As a body, the Irish remained faithful to the Church of their fathers, honoring her by their conduct, and their respectful demeanor toward holy names and holy things. Eventually they, in common with all Frenchmen, had to share in the misfortunes, brought on by the subversion of all the former guiding principles; but, though sharing in the punishment, they took no part in the great causes which called it down.

These few words will suffice for the emigration of the Irish nobility, and its effects on foreign countries; as well as Ireland itself.

But another class of noblemen had emigrated to the Continent side by side with those of whom we have just spoken; namely, bishops, priests, monks, and learned men. England would not suffer the Catholic clergy in Ireland; she was particularly careful not to allow Irish youth the benefit of any but a Protestant education. Irish clergymen were compelled to fly and open houses of study abroad. Their various colleges in Spain, France, Belgium, and Italy, are well known; they have already been referred to, and it is not necessary to enlarge on the subject. But, though mention has been made of the renown thus acquired by Irishmen then residing on the Continent, it is fitting to speak of them again in their character of emigrants.
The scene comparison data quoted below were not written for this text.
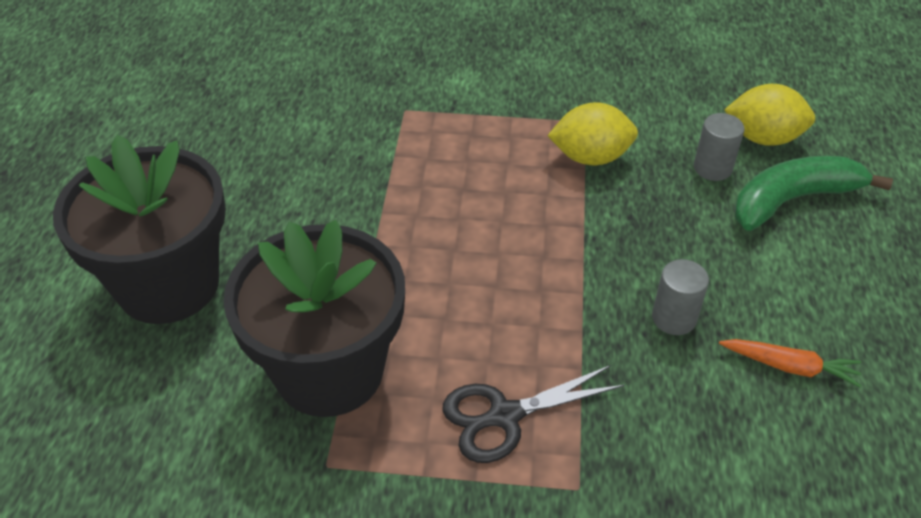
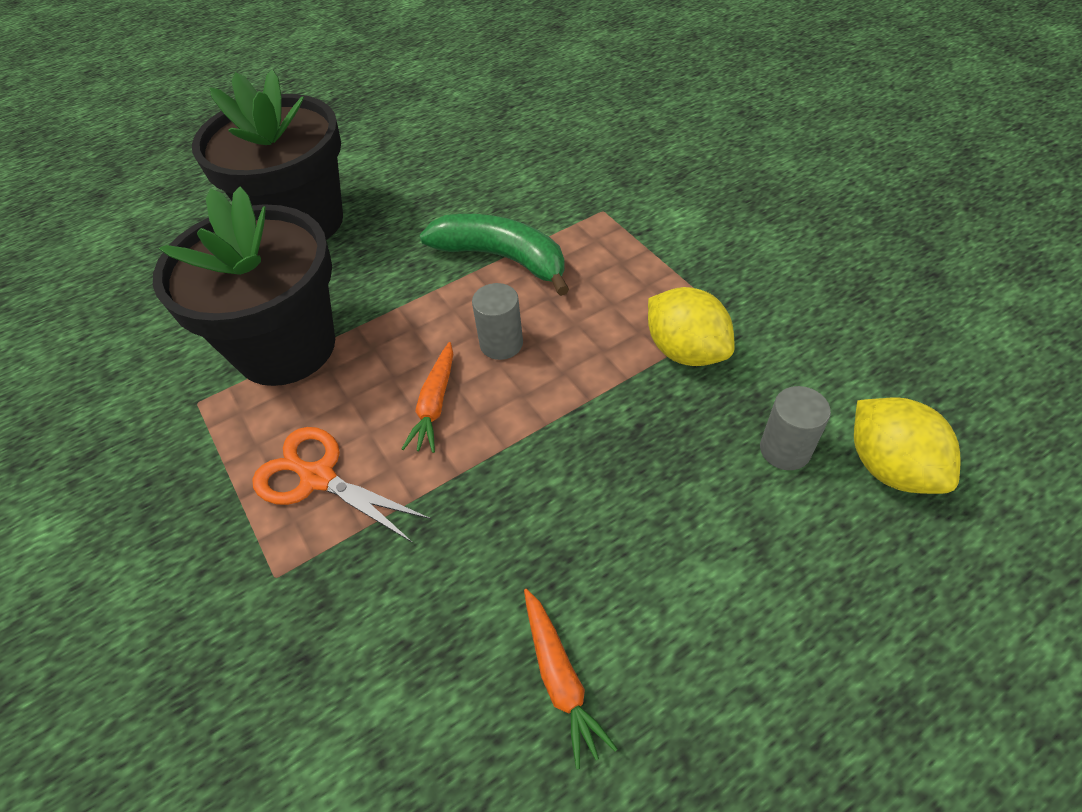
camera: 55 degrees right, 5 degrees up
(501, 308) = (435, 404): none -> orange carrot
(505, 416) = (318, 477): black scissors -> orange scissors
(674, 318) = (536, 535): grey cylinder -> grey cylinder (501, 344)
(792, 200) = (821, 548): green banana -> green banana (502, 258)

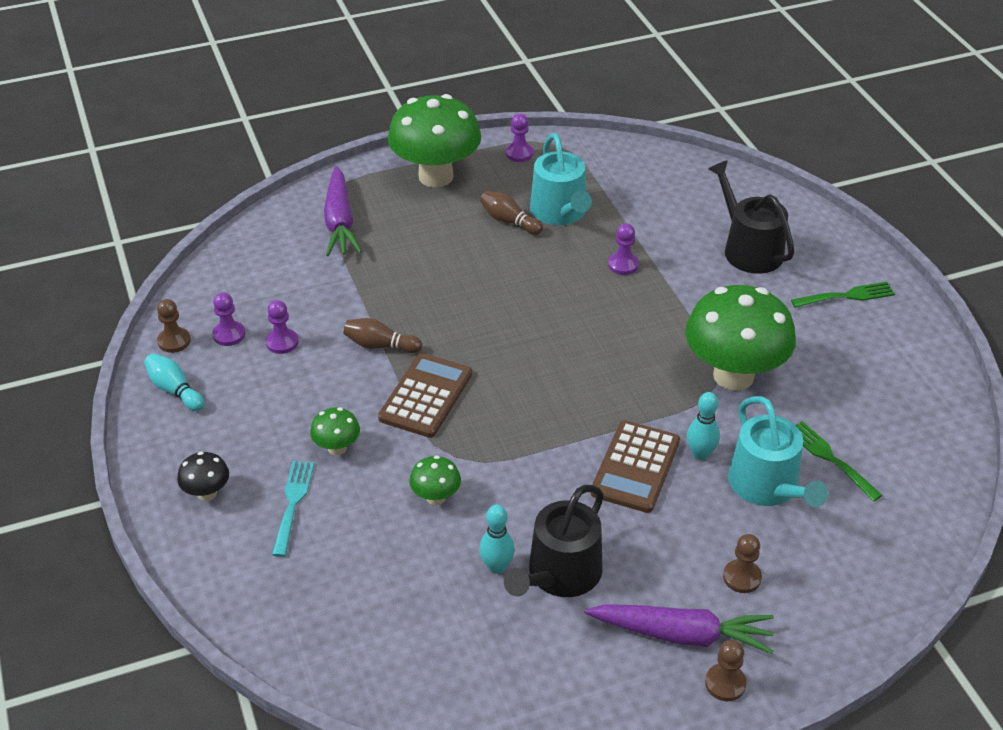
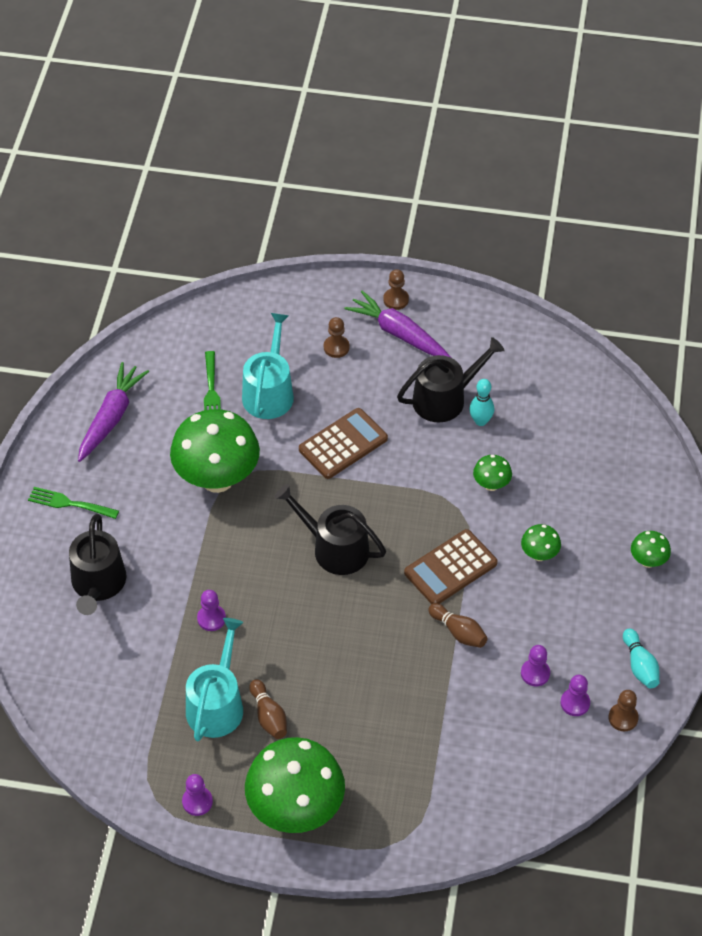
camera: 150 degrees left, 10 degrees up
(207, 493) = (648, 561): black mushroom -> green mushroom
(293, 504) = (591, 525): turquoise fork -> none
(340, 221) = (418, 793): purple carrot -> purple carrot (111, 417)
(559, 365) = (334, 548): none -> black watering can
(700, 454) = (292, 433): turquoise bowling pin -> none

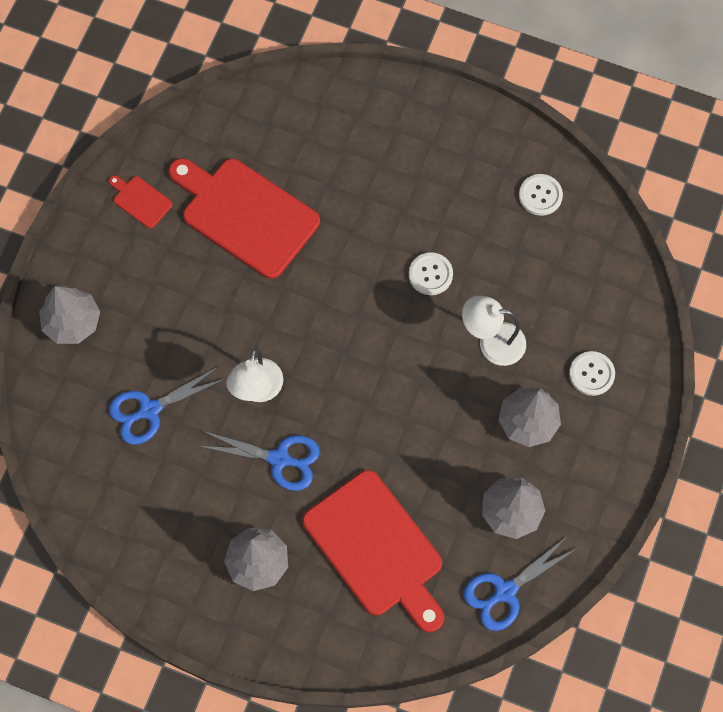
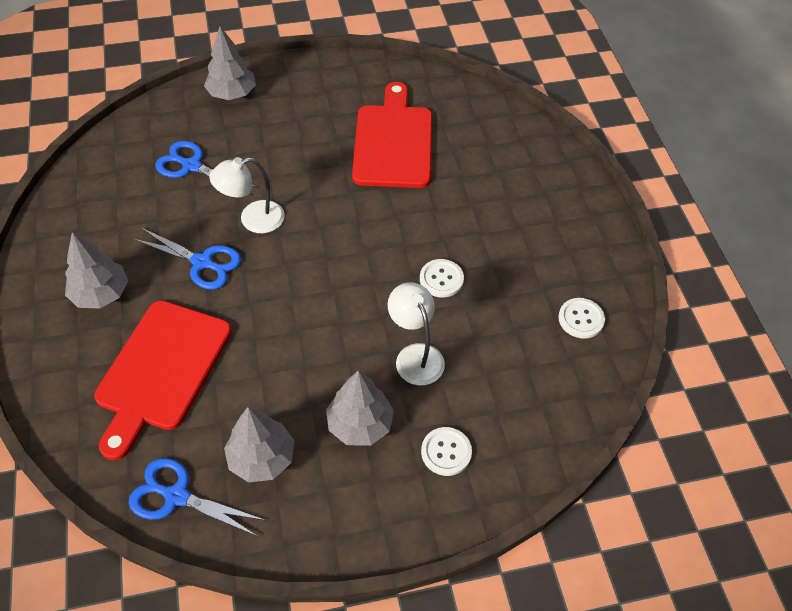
camera: 55 degrees right, 15 degrees down
(140, 200) = (355, 83): red cutting board -> none
(279, 459) = (202, 263): blue scissors -> blue scissors turned 45 degrees counterclockwise

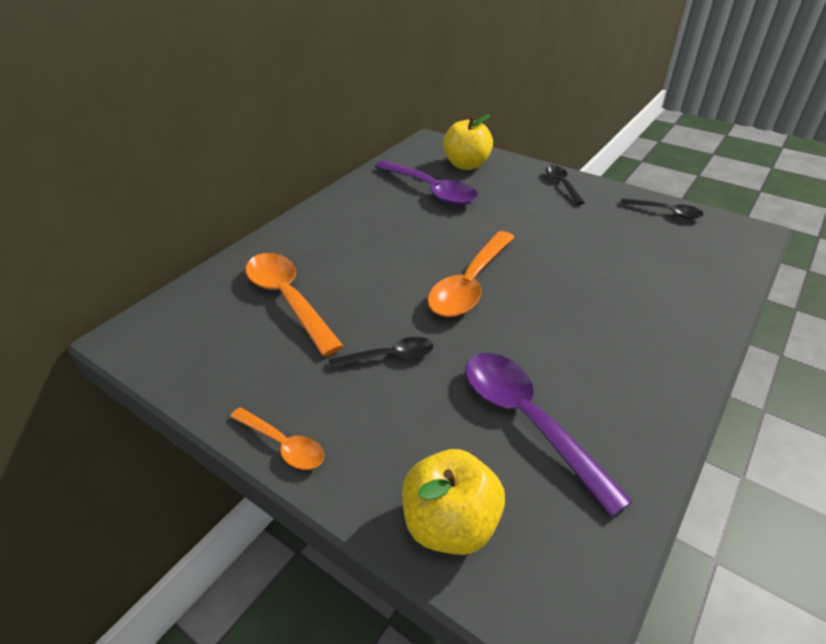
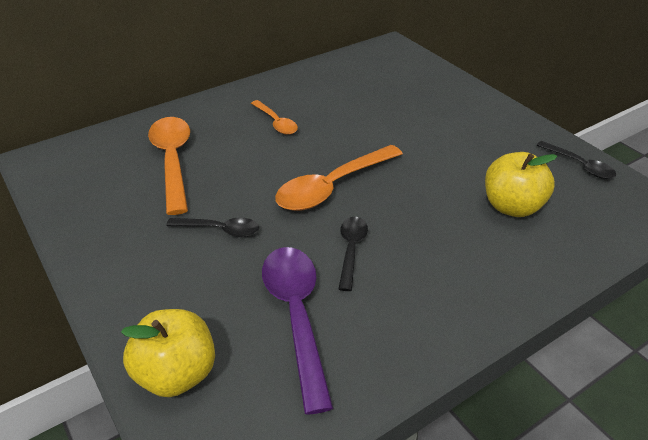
camera: 20 degrees right, 0 degrees up
(283, 445) = (95, 274): orange spoon -> orange spoon (276, 123)
(431, 190) = (359, 93): purple spoon -> none
(466, 165) = (410, 75): yellow apple -> yellow apple (512, 206)
(561, 184) = (491, 114): black spoon -> black spoon (351, 250)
They took upon themselves the noble task of making the literature and the history of their nation known to all people; and in so doing they have preserved a rich literature which must otherwise have perished.

What was their situation on the Continent? They had been driven by persecution from their country, sometimes in troops of exiles to be cast on some remote shore; sometimes escaping singly and in disguise, they went out alone to end their lives under a foreign sky. Behind them they left the desolate island; their friends bowed down in misery, their enemies triumphant and in full power. The convents, where they had spent their happiest days, were either demolished or turned to vile uses; their churches desecrated; heresy ruling the land, truth compelled to be silent. All the harrowing details given by the "Prophet of Lamentations" might be applied to their beloved country.